Your can use beach clean ups to create data about local marine plastics larger than 5mm (macroplastics). This protocol uses the Marine Debris Tracker to log items so that data goes into a public data set that scientists can use. If you are doing a beach clean up in Newfoundland between September 1, 2015 and June 30, 2016, Civic Laboratory has a grant for comparing data results between different recording technologies; if you would like to participate, please contact Max Liboiron (firstname.lastname@example.org).
The Marine Debris Tracker is used by Civic Lab, but was created through a joint partnership of theNOAA Marine Debris Division and the Southeast Atlantic Marine Debris Initiative (SEA-MDI), located within the College of Engineering at theUniversity of Georgia.
The best data comes from repeating beach clean ups so you can see how much new plastic is washed up each time. This can tell you whether local efforts to reduce plastic waste are working, or whether plastics from far away are washing up on your shores in varying numbers. Since plastics and other floating debris are impacted by the season and weather, we recommend doing yearly beach clean ups in the same month each year. For high resolution data about your area, doing a clean up once a week for a period of time will give you more accurate loading data than doing yearly clean ups. Choose a timeline that best suits your resources and what you want to know.
How to do a scientific beach survey
1. Before arriving at the site, check local tide tables and plan to arrive at your site during low tide. Upload the Marine Debris Tracker to a WiFi-enabled phone or tablet and create a user account (free and fast, and one group can use the same account or the public account). When you test the app, be sure to delete any entries or they will upload to the public database.
2. Choose where the “edges” of your beach are using landmarks, flags, or stakes. Make sure everyone in the group knows the area you will be cleaning. Also decide how high up the shoreline you will be picking. If you are repeating the clean up, keep these edges the same each year.
3. Choose a walking pattern. Surveyors should traverse the survey area in a per-determined walking pattern
until the entire site is cleared of marine debris. If you have many volunteers, divide the beach into sections and have each person or pair of people walk the pattern within their area.
4. Choose a minimum debris size. This size is required to keep surveyors counting the same size items and to help keep the survey results uniform. A quarter is about 2.5cm. You can always pick up smaller items, but not log them. Keep this size the same each year.
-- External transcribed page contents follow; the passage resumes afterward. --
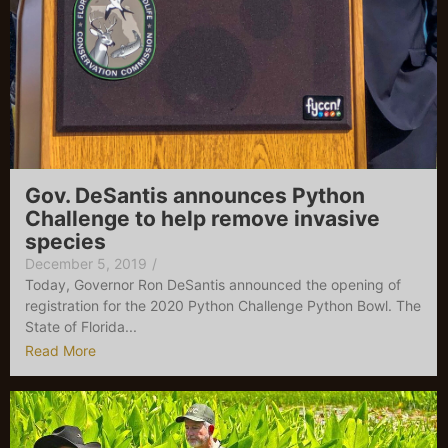
Gov. DeSantis announces Python
Challenge to help remove invasive
species
December 5, 2019
/
Today, Governor Ron DeSantis announced the opening of
registration for the 2020 Python Challenge Python Bowl. The
State of Florida...
Read More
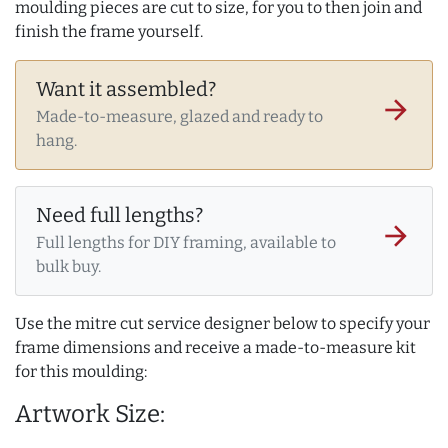
moulding pieces are cut to size, for you to then join and
finish the frame yourself.
Want it assembled?
arrow_forward
Made-to-measure, glazed and ready to
hang.
Need full lengths?
arrow_forward
Full lengths for DIY framing, available to
bulk buy.
Use the mitre cut service designer below to specify your
frame dimensions and receive a made-to-measure kit
for this moulding:
Artwork Size:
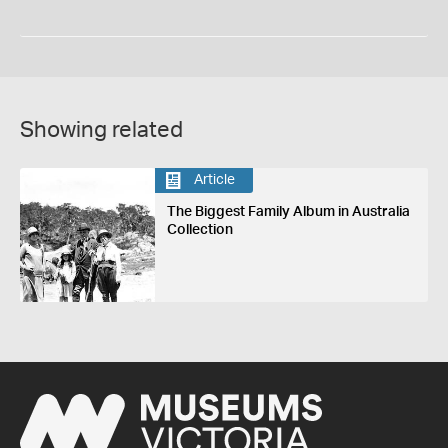
Showing related
Article
The Biggest Family Album in Australia
Collection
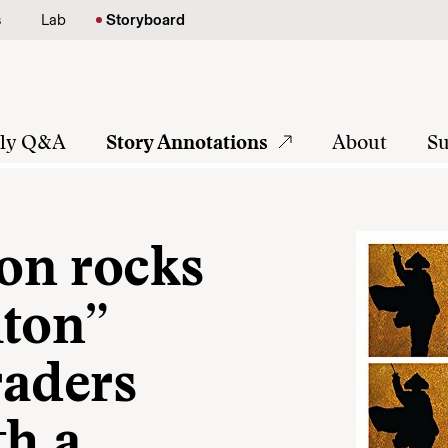
s
Lab
Storyboard
tly Q&A
Story Annotations
About
Su
on rocks
lton”
raders
th a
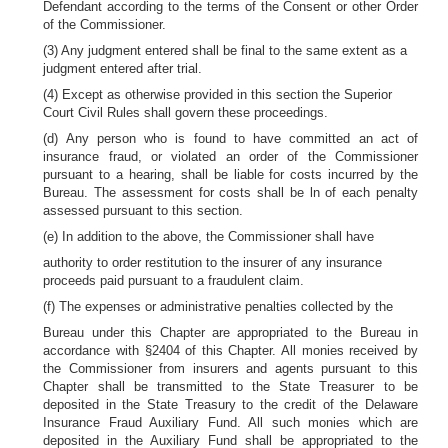
Defendant according to the terms of the Consent or other Order
of the Commissioner.
(3) Any judgment entered shall be final to the same extent as a
judgment entered after trial.
(4) Except as otherwise provided in this section the Superior
Court Civil Rules shall govern these proceedings.
(d) Any person who is found to have committed an act of
insurance fraud, or violated an order of the Commissioner
pursuant to a hearing, shall be liable for costs incurred by the
Bureau. The assessment for costs shall be ln of each penalty
assessed pursuant to this section.
(e) In addition to the above, the Commissioner shall have
authority to order restitution to the insurer of any insurance
proceeds paid pursuant to a fraudulent claim.
(f) The expenses or administrative penalties collected by the
Bureau under this Chapter are appropriated to the Bureau in
accordance with §2404 of this Chapter. All monies received by
the Commissioner from insurers and agents pursuant to this
Chapter shall be transmitted to the State Treasurer to be
deposited in the State Treasury to the credit of the Delaware
Insurance Fraud Auxiliary Fund. All such monies which are
deposited in the Auxiliary Fund shall be appropriated to the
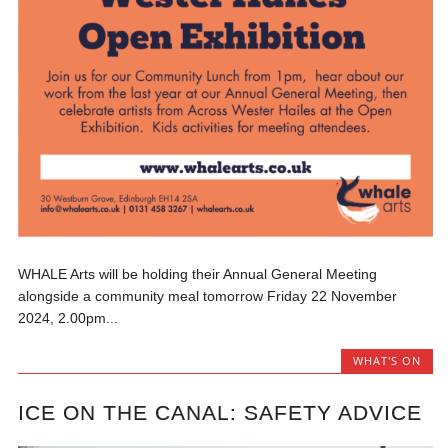
WHALE Arts will be holding their Annual General Meeting
alongside a community meal tomorrow Friday 22 November
2024, 2.00pm...
WHAT'S ON
ICE ON THE CANAL: SAFETY ADVICE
5. The easiest way to pick up trash and log items is to work in pairs. One person picks up items and puts them in a trash bag while s/he calls out the object, and the other person logs the item in the Marine Debris Tracker. Even if the phone or table is not hooked up to the Internet or SMS, the app will geotag each item. So it is important to log the items at the beach. You can log items that aren’t plastic as well. You can take photographs and add comments to items if you’d like. You can view your logged data when you press View & Submit. You can continually submit data if you’re connected to WiFi or cellular service, or if you’d prefer, you can submit once you are home. The data will remain geo-tagged where you added items.
6. Reuse, recycle, or dispose of your collected items. Keep in mind that the longer something has been in the ocean, the more its density changes, so things that are in the ocean for a long time are less optimal to recycle because they had different properties than the rest of the plastics.
7. You can find your data on the Marine Debris Tracker Website. You can also look at other data collected in your area.